2 Nisan 2015

Gölgelerin gücü adına!: Master of the Universe


DC Comics’in 1982’de piyasaya sürdüğü çizgi roman He-Man, çok geçmeden 130 bölümden oluşacak bir çizgi film serisine kaynaklık etti. Bizim gibi çocukluk dönemi 80’li ve 90’lı yıllara denk düşenler için özel bir yeri olan fantastik eser, 1987’de Gary Goddard tarafından Master of the Universe adıyla sinemaya da uyarlandı. Film, tahmin edeceğiniz gibi başarılı olamadı. Bu yazıda sebeplerini irdelemeye çalışacağım. Ayrıca He-Men’in yepyeni bir uyarlamayla geri dönecek olmasını fırsat bilip filmi ele almak istedim.
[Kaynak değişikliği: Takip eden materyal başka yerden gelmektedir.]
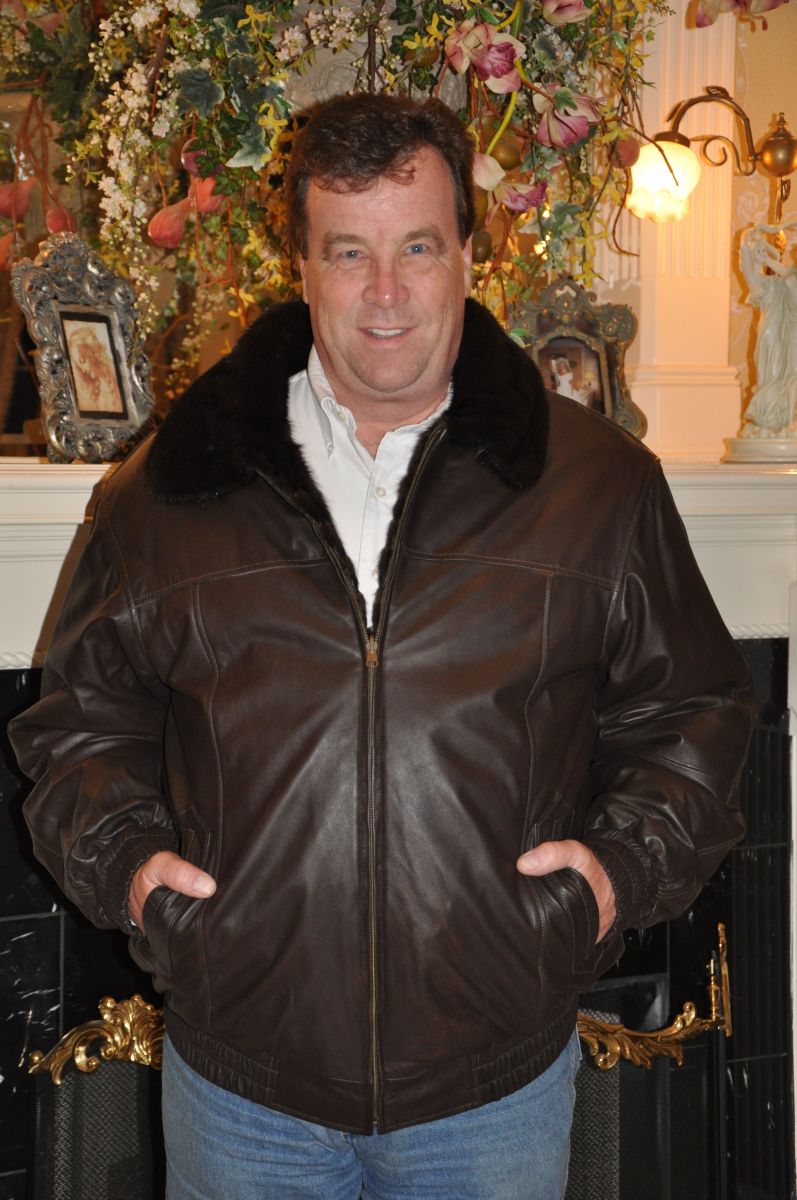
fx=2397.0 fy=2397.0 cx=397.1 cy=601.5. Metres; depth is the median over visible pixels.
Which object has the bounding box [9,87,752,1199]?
man
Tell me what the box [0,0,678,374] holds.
flower arrangement
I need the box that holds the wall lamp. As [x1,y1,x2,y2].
[626,89,796,225]
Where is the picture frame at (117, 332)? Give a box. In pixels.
[11,232,157,462]
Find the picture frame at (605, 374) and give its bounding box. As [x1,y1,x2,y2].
[505,277,645,442]
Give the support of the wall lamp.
attached to the wall
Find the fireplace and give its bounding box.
[0,629,796,1199]
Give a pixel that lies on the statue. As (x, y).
(763, 341)
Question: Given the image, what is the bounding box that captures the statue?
[724,214,796,460]
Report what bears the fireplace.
in the wall
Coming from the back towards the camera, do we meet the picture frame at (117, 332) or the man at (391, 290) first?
the picture frame at (117, 332)

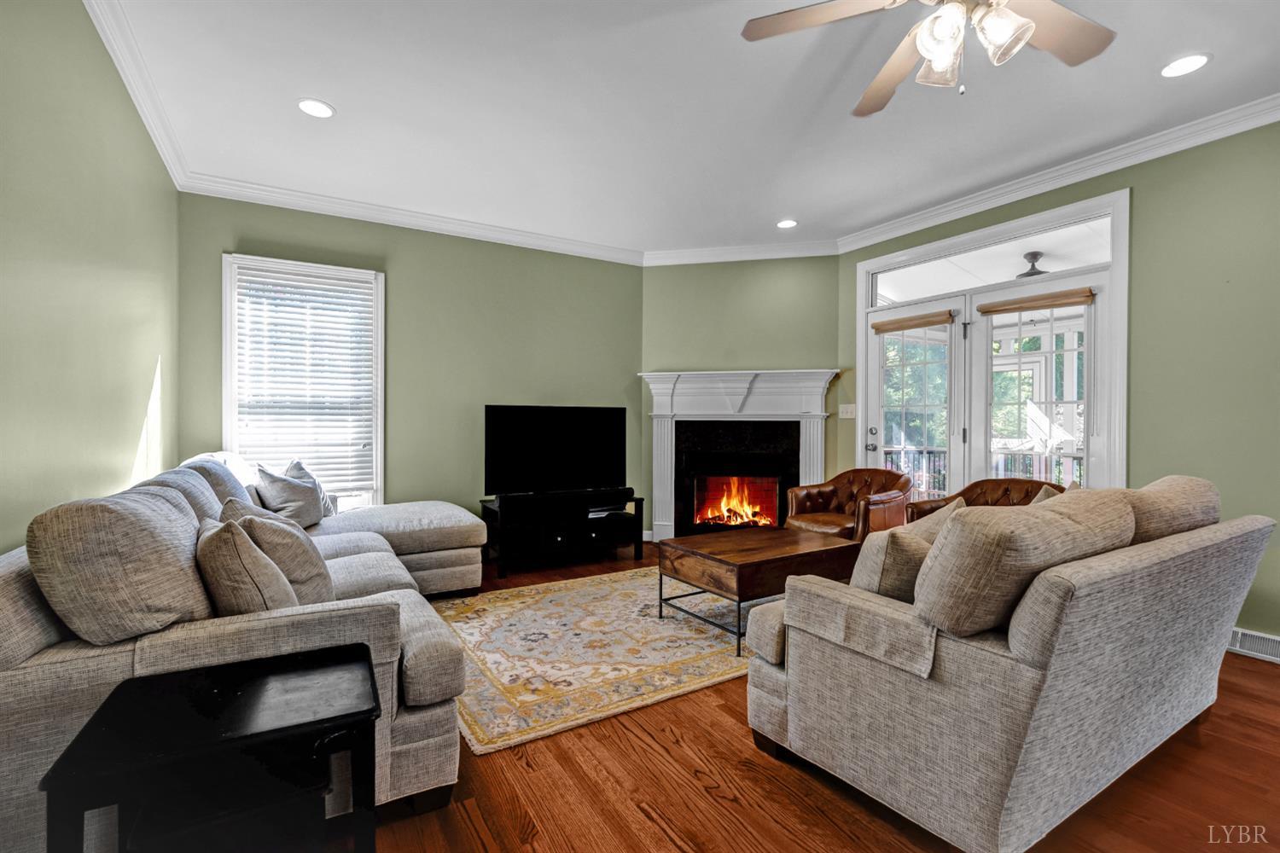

Master of the Universe, baştan belirtmek gerekir ki çizgi romana sadık kalan bir film değil. Uzak bir galakside, Eternia adlı bir gezegende klasik bir iyi-kötü savaşı sunar hikayemiz. Kainatın tek hakimi olmak isteyen İskeletor ve ona karşı savaşan Eternia Prensi Adam (He-Men) ve yoldaşlarının barış ve huzur içinde yaşama istekleri daima çakışır. Biliyoruz ki, orijinal hikayede kahramanımız He-Man, pek çok süper kahraman gibi aslında onun sakladığı ikinci kişiliğidir. Kılıcını göğe kaldırıp o meşhur sözlerini söyleyerek: “Gölgelerin gücü adına, güç bende artık!” He-Man’e dönüşür. Ancak Master of the Universe, başta Adam-He-Man ikililiği olmak üzere birçok karakter ve detayı safdışı bırakarak anlatmayı deniyor hikayesini. Başarısızlığının sebeplerinden biri bu ama en önemlisi değil. Düşük bütçe ile çekilen film, yarattığı galaktik evrene dair hiçbir şey sunamıyor. Eternia halkından bahsediliyor, birkaç karakter dışında kimseyi göremiyoruz. Gezenin nasıl bir coğrafyaya sahip olduğunu veya uzaydan görünüşü gibi detaylar da yok. Bütçenin şişmemesi için verilen tavizler sonucunda henüz senaryo aşamasında yanlış yollara sapılıyor. Bir “ilk film”den beklenen giriş bölümü mantığını kullanmaması, evrenini ve karakterlerini tanıtmaması gibi nedenlerle vasat bir eğlencelikten öteye gidemiyor Master of the Universe.

70’li ve 80’li yıllara damgasını vuran Star Wars ve en başarılı Flash Gordon (1980 yapımı olan) filmi ile akrabalık kuran Master of the Universe, bahsettiğimiz iki fantezi ürünü gibi bir evren inşa edemediği için ‘özenti’ olarak kalıyor. Çizgi roman menşeli olsa da biraz dikkat edersek güce ve kainata sahip olma ve tek elden yönetme isteğini Star Wars ve Flash Gordon’da görürüz. İskeletor’un da Darth Vader ve Ming’den pek bir farkı yok. “Ya her şey benim olur, ya da hiçbir şey!” diyebilecek kadar gözü dönmüş bir karakter o. İskeletor’un askerleri ve ışın silahlarının da Star Wars etkisinin açık bir göstergesi olduğunu söyleyebiliriz. Master of the Universe’e Flash Gordon’un ters yüz edilmiş bir versiyonu olarak da bakılabilir. Şöyle ki; Flash Gordon beklenmedik bir şekilde Ming’in dünyasına çekiliyor ve inanılmaz bir maceranın içinde buluyordu kendini. He-Men de yine beklenmedik biçimde dünyamıza geliyor ve İskeletor’la olan savaşına burada devam ediyor. Özetle Star Wars, Flash Gordon ve Master of the Universe’ü birbirinden ayrı düşünmek ve değerlendirmek oldukça zordur.

Son söz: 80’ler havası ve b tipi estetiğiyle bugün tekrar izlendiğinde nostaljik bir tat bıraktığını da belirtmek gerekiyor.